Rewrite the items from the start through the line containing "block. The values can", changing "piano" to "keyboard" and keeping everything else the same. Leave the pictures out.

** PROVIDED DATA **
○ ○ ○

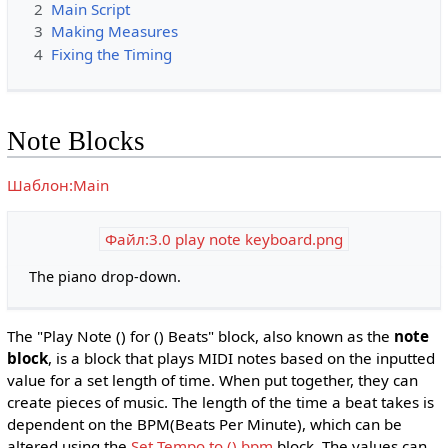
2
Main Script
3
Making Measures
4
Fixing the Timing
Note Blocks
Шаблон:Main
Файл:3.0 play note keyboard.png
The piano drop-down.
The "Play Note () for () Beats" block, also known as the
note
block
, is a block that plays MIDI notes based on the inputted
value for a set length of time. When put together, they can
create pieces of music. The length of the time a beat takes is
dependent on the BPM(Beats Per Minute), which can be
altered using the
Set Tempo to () bpm
block. The values can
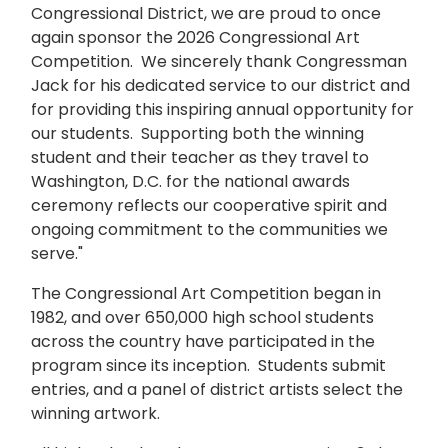
Congressional District, we are proud to once
again sponsor the 2026 Congressional Art
Competition. We sincerely thank Congressman
Jack for his dedicated service to our district and
for providing this inspiring annual opportunity for
our students. Supporting both the winning
student and their teacher as they travel to
Washington, D.C. for the national awards
ceremony reflects our cooperative spirit and
ongoing commitment to the communities we
serve."
The Congressional Art Competition began in
1982, and over 650,000 high school students
across the country have participated in the
program since its inception. Students submit
entries, and a panel of district artists select the
winning artwork.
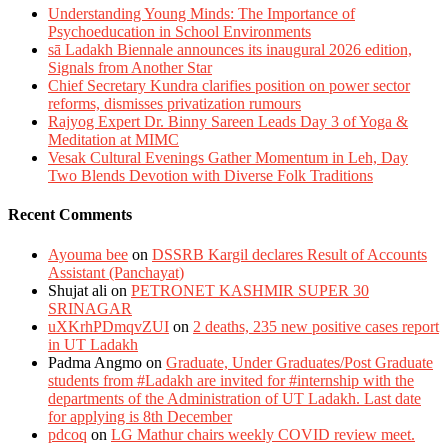
Understanding Young Minds: The Importance of
Psychoeducation in School Environments
sā Ladakh Biennale announces its inaugural 2026 edition,
Signals from Another Star
Chief Secretary Kundra clarifies position on power sector
reforms, dismisses privatization rumours
Rajyog Expert Dr. Binny Sareen Leads Day 3 of Yoga &
Meditation at MIMC
Vesak Cultural Evenings Gather Momentum in Leh, Day
Two Blends Devotion with Diverse Folk Traditions
Recent Comments
Ayouma bee
on
DSSRB Kargil declares Result of Accounts
Assistant (Panchayat)
Shujat ali
on
PETRONET KASHMIR SUPER 30
SRINAGAR
uXKrhPDmqvZUI
on
2 deaths, 235 new positive cases report
in UT Ladakh
Padma Angmo
on
Graduate, Under Graduates/Post Graduate
students from #Ladakh are invited for #internship with the
departments of the Administration of UT Ladakh. Last date
for applying is 8th December
pdcoq
on
LG Mathur chairs weekly COVID review meet.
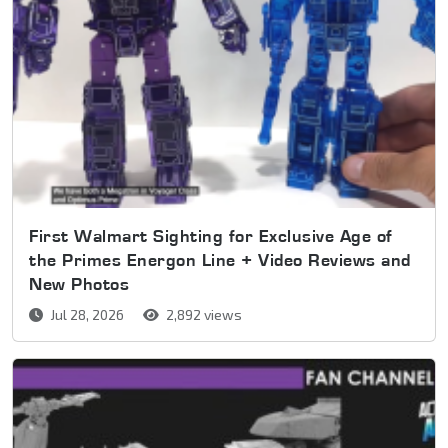
First Walmart Sighting for Exclusive Age of
the Primes Energon Line + Video Reviews and
New Photos
Jul 28, 2026
2,892 views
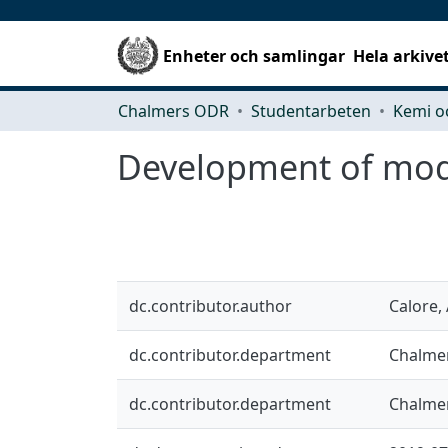
Enheter och samlingar
Hela arkive
Chalmers ODR
Studentarbeten
Kemi o
Development of model
dc.contributor.author
Calore,
dc.contributor.department
Chalmer
dc.contributor.department
Chalmer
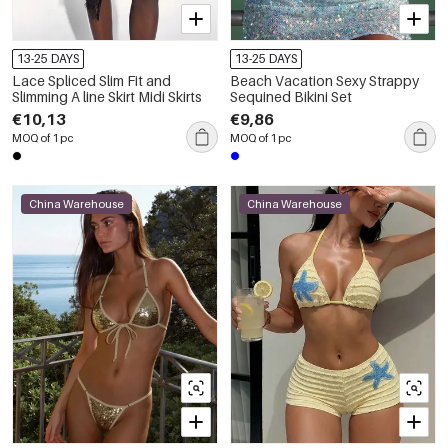
13-25 DAYS
13-25 DAYS
Lace Spliced Slim Fit and
Beach Vacation Sexy Strappy
Slimming A line Skirt Midi Skirts
Sequined Bikini Set
€10,13
€9,86
MOQ of 1 pc
MOQ of 1 pc
China Warehouse
China Warehouse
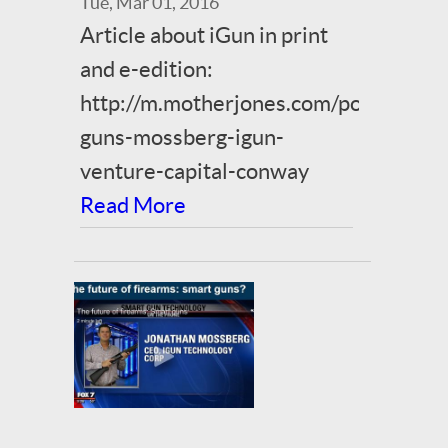
Tue, Mar 01, 2016
Article about iGun in print
and e-edition:
http://m.motherjones.com/politics/2
guns-mossberg-igun-
venture-capital-conway
Read More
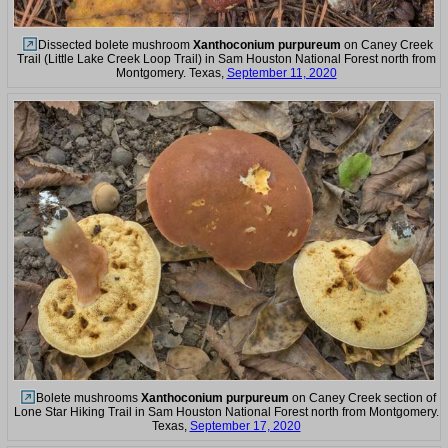
Dissected bolete mushroom
Xanthoconium purpureum
on Caney Creek
Trail (Little Lake Creek Loop Trail) in Sam Houston National Forest north from
Montgomery. Texas,
September 11, 2020
Bolete mushrooms
Xanthoconium purpureum
on Caney Creek section of
Lone Star Hiking Trail in Sam Houston National Forest north from Montgomery.
Texas,
September 17, 2020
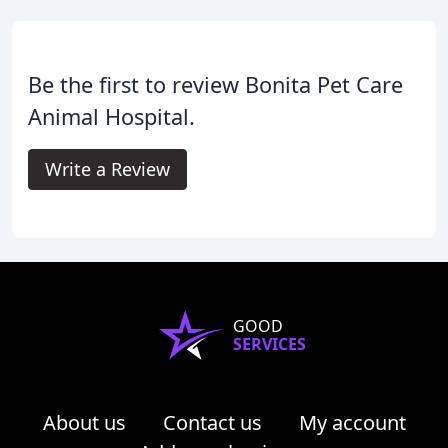
Be the first to review Bonita Pet Care
Animal Hospital.
Write a Review
GOOD
SERVICES
About us
Contact us
My account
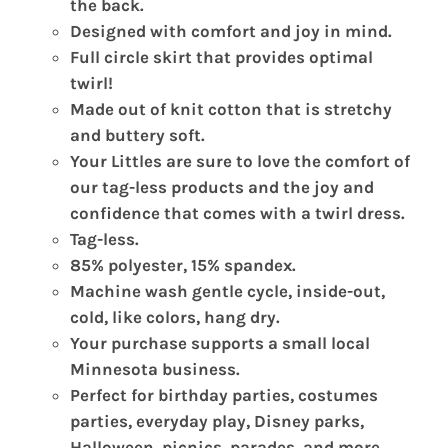
the back.
Designed with comfort and joy in mind.
Full circle skirt that provides optimal
twirl!
Made out of knit cotton that is stretchy
and buttery soft.
Your Littles are sure to love the comfort of
our tag-less products and the joy and
confidence that comes with a twirl dress.
Tag-less.
85% polyester, 15% spandex.
Machine wash gentle cycle, inside-out,
cold, like colors, hang dry.
Your purchase supports a small local
Minnesota business.
Perfect for birthday parties, costumes
parties, everyday play, Disney parks,
Halloween, picnics, parades, and more.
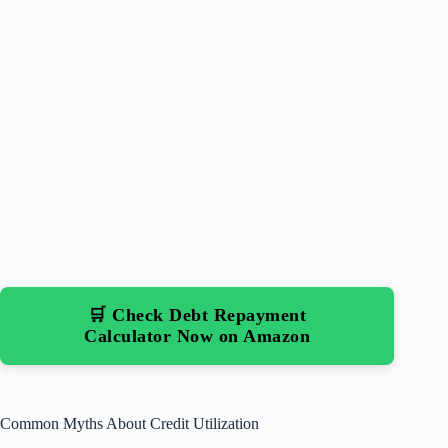
🛒 Check Debt Repayment
Calculator Now on Amazon
Common Myths About Credit Utilization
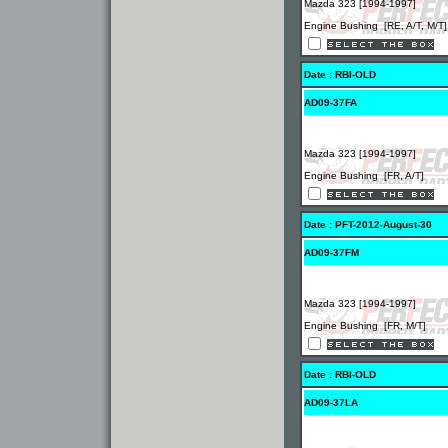
Mazda 323 [1994-1997]
Engine Bushing [RE, A/T, M/T]
Date : RBI-OLD
AD09-37FA
Mazda 323 [1994-1997]
Engine Bushing [FR, A/T]
Date : PFT-2012-August-30
AD09-37FM
Mazda 323 [1994-1997]
Engine Bushing [FR, M/T]
Date : RBI-OLD
AD09-37LA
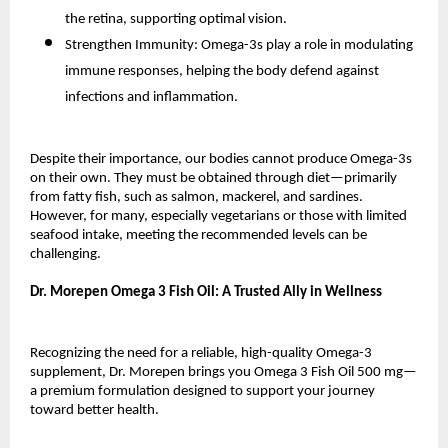
the retina, supporting optimal vision.
Strengthen Immunity: Omega-3s play a role in modulating
immune responses, helping the body defend against
infections and inflammation.
Despite their importance, our bodies cannot produce Omega-3s
on their own. They must be obtained through diet—primarily
from fatty fish, such as salmon, mackerel, and sardines.
However, for many, especially vegetarians or those with limited
seafood intake, meeting the recommended levels can be
challenging.
Dr. Morepen Omega 3 Fish Oil: A Trusted Ally in Wellness
Recognizing the need for a reliable, high-quality Omega-3
supplement, Dr. Morepen brings you Omega 3 Fish Oil 500 mg—
a premium formulation designed to support your journey
toward better health.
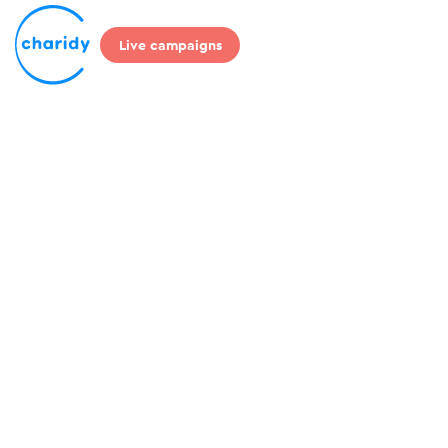
Live campaigns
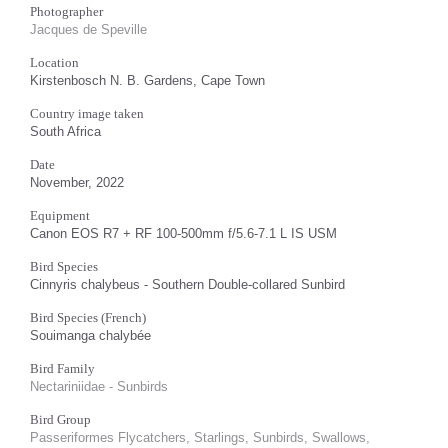
Photographer
Jacques de Speville
Location
Kirstenbosch N. B. Gardens, Cape Town
Country image taken
South Africa
Date
November, 2022
Equipment
Canon EOS R7 + RF 100-500mm f/5.6-7.1 L IS USM
Bird Species
Cinnyris chalybeus - Southern Double-collared Sunbird
Bird Species (French)
Souimanga chalybée
Bird Family
Nectariniidae - Sunbirds
Bird Group
Passeriformes Flycatchers, Starlings, Sunbirds, Swallows,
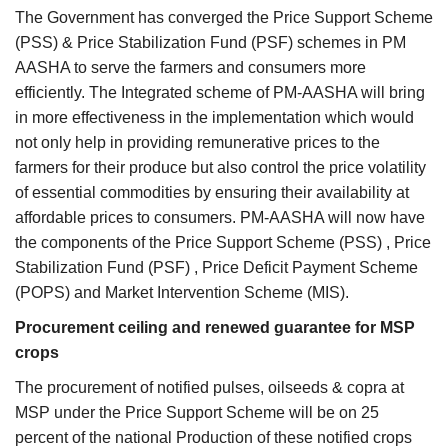
The Government has converged the Price Support Scheme
(PSS) & Price Stabilization Fund (PSF) schemes in PM
AASHA to serve the farmers and consumers more
efficiently. The Integrated scheme of PM-AASHA will bring
in more effectiveness in the implementation which would
not only help in providing remunerative prices to the
farmers for their produce but also control the price volatility
of essential commodities by ensuring their availability at
affordable prices to consumers. PM-AASHA will now have
the components of the Price Support Scheme (PSS) , Price
Stabilization Fund (PSF) , Price Deficit Payment Scheme
(POPS) and Market Intervention Scheme (MIS).
Procurement ceiling and renewed guarantee for MSP
crops
The procurement of notified pulses, oilseeds & copra at
MSP under the Price Support Scheme will be on 25
percent of the national Production of these notified crops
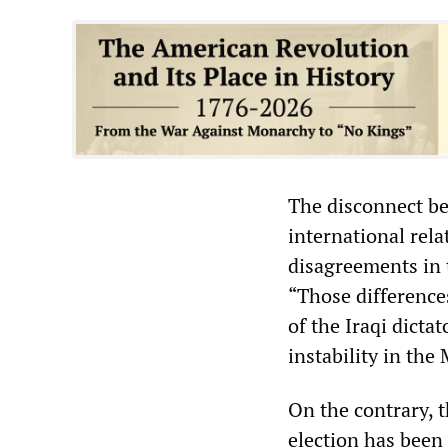
The disconnect bet
international rela
disagreements in 
“Those differences
of the Iraqi dicta
instability in the
On the contrary, 
election has been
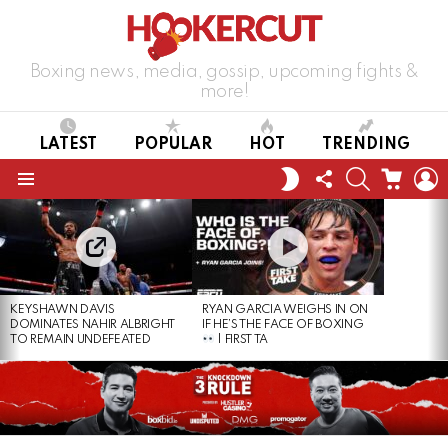
Boxing news, media, gossip, upcoming fights &
more!
LATEST
POPULAR
HOT
TRENDING
FOLLOW
SEARCH
CART
L
SWITCH
US
SKIN
Menu
LATEST
STORIES
KEYSHAWN DAVIS
RYAN GARCIA WEIGHS IN ON
DOMINATES NAHIR ALBRIGHT
IF HE’S THE FACE OF BOXING
TO REMAIN UNDEFEATED
| FIRST TA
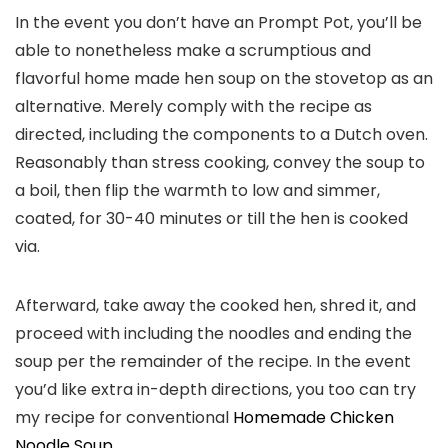
In the event you don’t have an Prompt Pot, you’ll be
able to nonetheless make a scrumptious and
flavorful home made hen soup on the stovetop as an
alternative. Merely comply with the recipe as
directed, including the components to a Dutch oven.
Reasonably than stress cooking, convey the soup to
a boil, then flip the warmth to low and simmer,
coated, for 30-40 minutes or till the hen is cooked
via.
Afterward, take away the cooked hen, shred it, and
proceed with including the noodles and ending the
soup per the remainder of the recipe. In the event
you’d like extra in-depth directions, you too can try
my recipe for conventional
Homemade Chicken
Noodle Soup
.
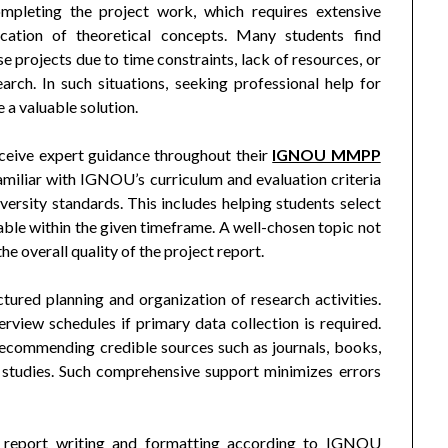
ompleting the project work, which requires extensive
plication of theoretical concepts. Many students find
projects due to time constraints, lack of resources, or
rch. In such situations, seeking professional help for
 valuable solution.
eceive expert guidance throughout their
IGNOU MMPP
amiliar with IGNOU’s curriculum and evaluation criteria
versity standards. This includes helping students select
ble within the given timeframe. A well-chosen topic not
he overall quality of the project report.
tured planning and organization of research activities.
erview schedules if primary data collection is required.
recommending credible sources such as journals, books,
studies. Such comprehensive support minimizes errors
in report writing and formatting according to IGNOU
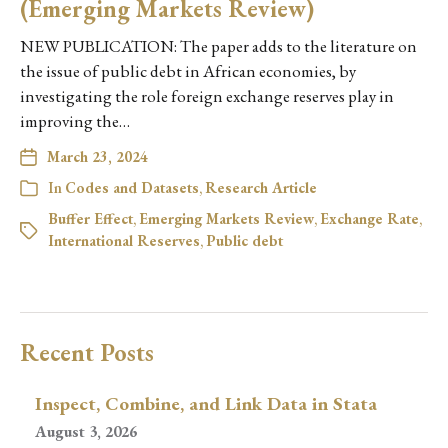
(Emerging Markets Review)
NEW PUBLICATION: The paper adds to the literature on
the issue of public debt in African economies, by
investigating the role foreign exchange reserves play in
improving the…
March 23, 2024
In
Codes and Datasets
,
Research Article
Buffer Effect
,
Emerging Markets Review
,
Exchange Rate
,
International Reserves
,
Public debt
Recent Posts
Inspect, Combine, and Link Data in Stata
August 3, 2026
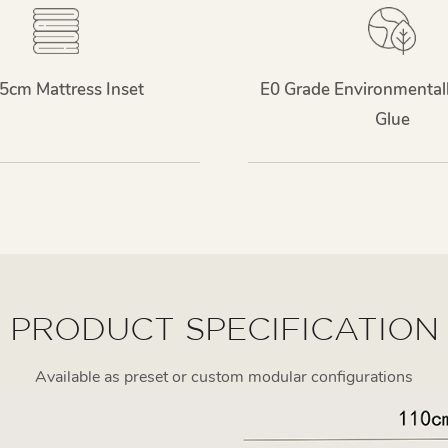
5cm Mattress Inset
E0 Grade Environmentall
Glue
PRODUCT SPECIFICATION
Available as preset or custom modular configurations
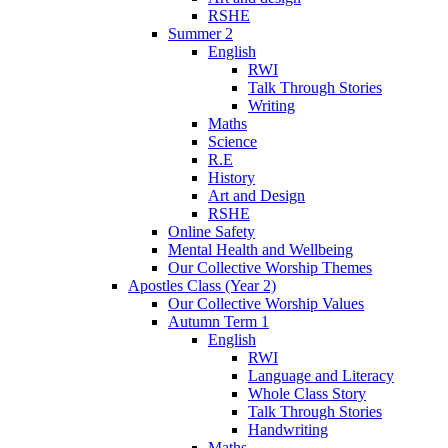
RSHE
Summer 2
English
RWI
Talk Through Stories
Writing
Maths
Science
R.E
History
Art and Design
RSHE
Online Safety
Mental Health and Wellbeing
Our Collective Worship Themes
Apostles Class (Year 2)
Our Collective Worship Values
Autumn Term 1
English
RWI
Language and Literacy
Whole Class Story
Talk Through Stories
Handwriting
Maths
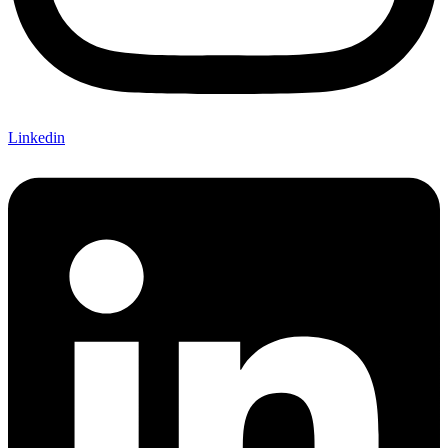
Linkedin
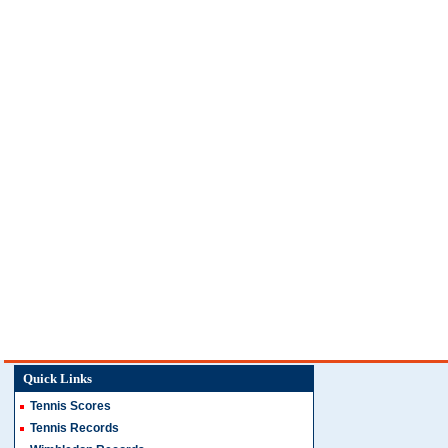
Quick Links
Tennis Scores
Tennis Records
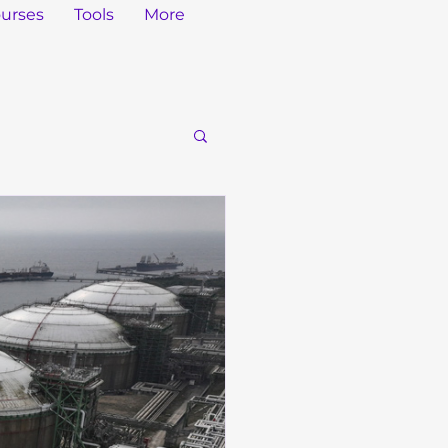
urses
Tools
More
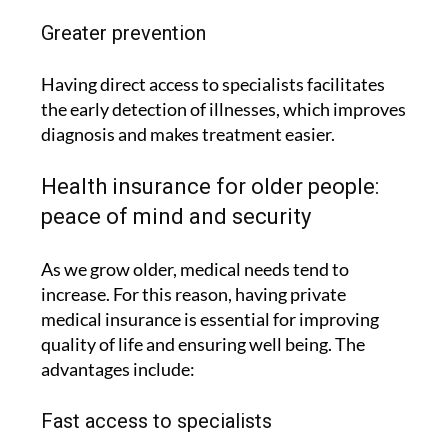
Greater prevention
Having direct access to specialists facilitates
the early detection of illnesses, which improves
diagnosis and makes treatment easier.
Health insurance for older people:
peace of mind and security
As we grow older, medical needs tend to
increase. For this reason, having private
medical insurance is essential for improving
quality of life and ensuring well being. The
advantages include:
Fast access to specialists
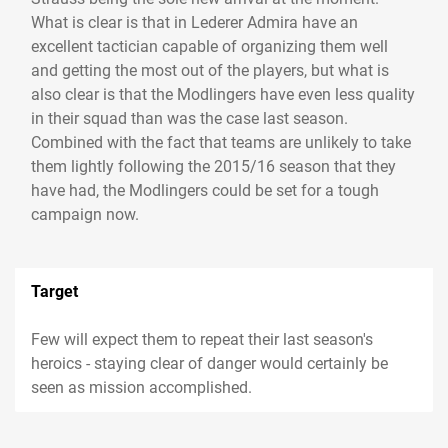
What is clear is that in Lederer Admira have an
excellent tactician capable of organizing them well
and getting the most out of the players, but what is
also clear is that the Modlingers have even less quality
in their squad than was the case last season.
Combined with the fact that teams are unlikely to take
them lightly following the 2015/16 season that they
have had, the Modlingers could be set for a tough
campaign now.
Target
Few will expect them to repeat their last season's
heroics - staying clear of danger would certainly be
seen as mission accomplished.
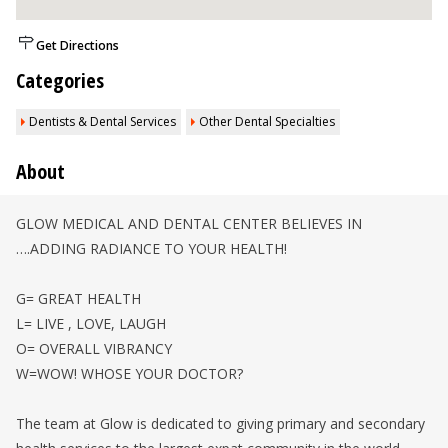
Get Directions
Categories
Dentists & Dental Services
Other Dental Specialties
About
GLOW MEDICAL AND DENTAL CENTER BELIEVES IN
….ADDING RADIANCE TO YOUR HEALTH!
G= GREAT HEALTH
L= LIVE , LOVE, LAUGH
O= OVERALL VIBRANCY
W=WOW! WHOSE YOUR DOCTOR?
The team at Glow is dedicated to giving primary and secondary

○ ○ ○

** ANSWER FOR THE TASK **
2
Main Script
3
Making Measures
4
Fixing the Timing
Note Blocks
Шаблон:Main
Файл:3.0 play note keyboard.png
The keyboard drop-down.
The "Play Note () for () Beats" block, also known as the
note
block
, is a block that plays MIDI notes based on the inputted
value for a set length of time. When put together, they can
create pieces of music. The length of the time a beat takes is
dependent on the BPM(Beats Per Minute), which can be
altered using the
Set Tempo to () bpm
block. The values can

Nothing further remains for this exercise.